しっかり歯を保護し、リラックスして眠れる環境を作りましょう。

ストレス管理

ストレスが歯ぎしりの主な原因のひとつである場合、そのストレスを解消することが解決に繋がります。生活習慣を改善してみたり、抱えている悩みや問題の解決に努めたりするなどが効果的です。

また、根本的にすべてを解決することはできなくとも、なるべくストレス発散の時間を持つことが大切です。ストレスを抱え込んだまま眠りにつくと歯ぎしりでストレスを解消しようとしてしまうため、音楽や読書、運動など落ち着ける趣味の時間を作ってみると良いでしょう。

他にも、日常生活で何かに集中している時や緊張している時に無意識のうちにぐっと食いしばってしまう人も少なくありません。仕事中などにその症状が現れる人が多いですが、意識的に食いしばらないようにするだけでも大きな変化が見られます。

自分が歯ぎしりをしているかもしれないと少し意識してみるところから始めると良いでしょう。

歯の修復

歯ぎしりによって歯が欠けてしまったり被せ物が壊れてしまったりした際には、歯の修復が必要となります。欠けた部分の大きさや状態によって治療方法は異なりますが、歯科医院に相談してみましょう。
欠けてしまった部分を放っておくと虫歯になってしまったり歯周病へと繋がったりすることもあるため、早めに受診することをおすすめします。

また、マウスピースを装着することで歯や詰め物、被せ物が守られ、欠けたり壊れたりするリスクを減らすことにも繋がります。

薬物療法

歯ぎしりの症状を軽減するために、筋肉を緩めさせる筋弛緩薬や鎮痛剤が処方されることがあります。
これらは一時的に症状を和らげるための対症療法ですが、症状がひどく辛い時には有効でしょう。
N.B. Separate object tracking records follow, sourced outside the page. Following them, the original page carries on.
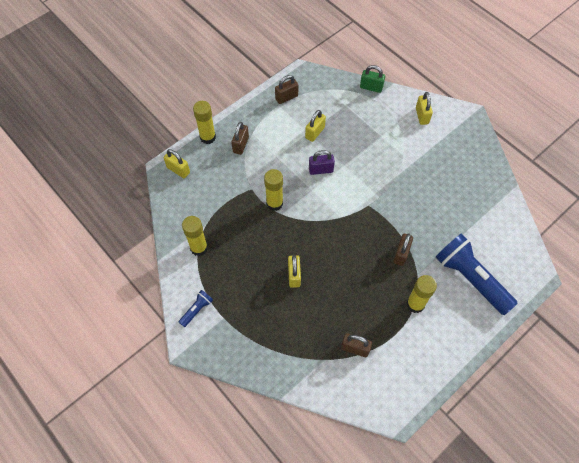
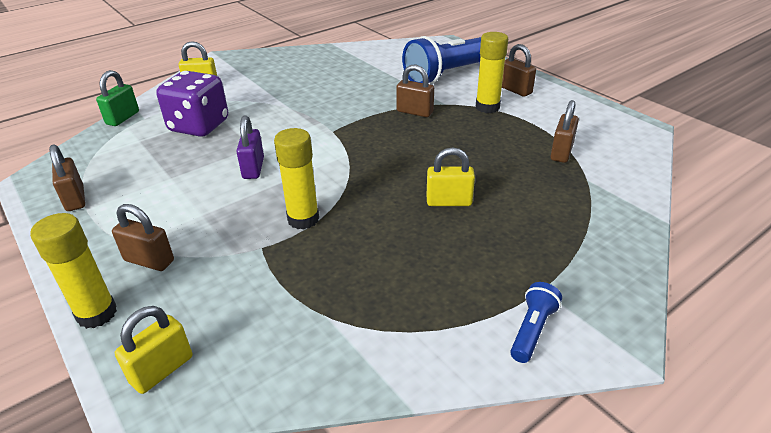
camera: 85 degrees left, 25 degrees down
blue flashlight [179,290,213,327] -> blue flashlight turned 75 degrees clockwise [510,282,562,363]
yellow glue stick [182,216,208,256] -> none
yellow padlock [305,110,326,142] -> none
none -> purple dice [156,71,228,137]
none -> brown padlock [502,44,536,97]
ライフスタイルの変化、仕事の繁忙期によりストレス過多になってしまう時など、普段は問題なくても一時的にどうにかやり過ごしたい時などにはちょうど良いかもしれません。

また、長期的な歯ぎしりの場合にも定期的な服用により改善が見られることもあります。

歯ぎしり改善の治療方法

まとめ

歯ぎしりはとても身近で誰にでも起こりうる問題であり、多くの人に関わっているものです。その症状や影響は一人ひとり異なりますが、正確な診断と自分に合った適切な治療方法を選ぶためには、歯科医院で相談することが大切です。

治療方法であるマウスピースの装着やストレス管理は、続けることで更なる歯ぎしりの予防にも繋がります。歯ぎしりのリスクを減らし、歯や顎の健康を維持していきましょう。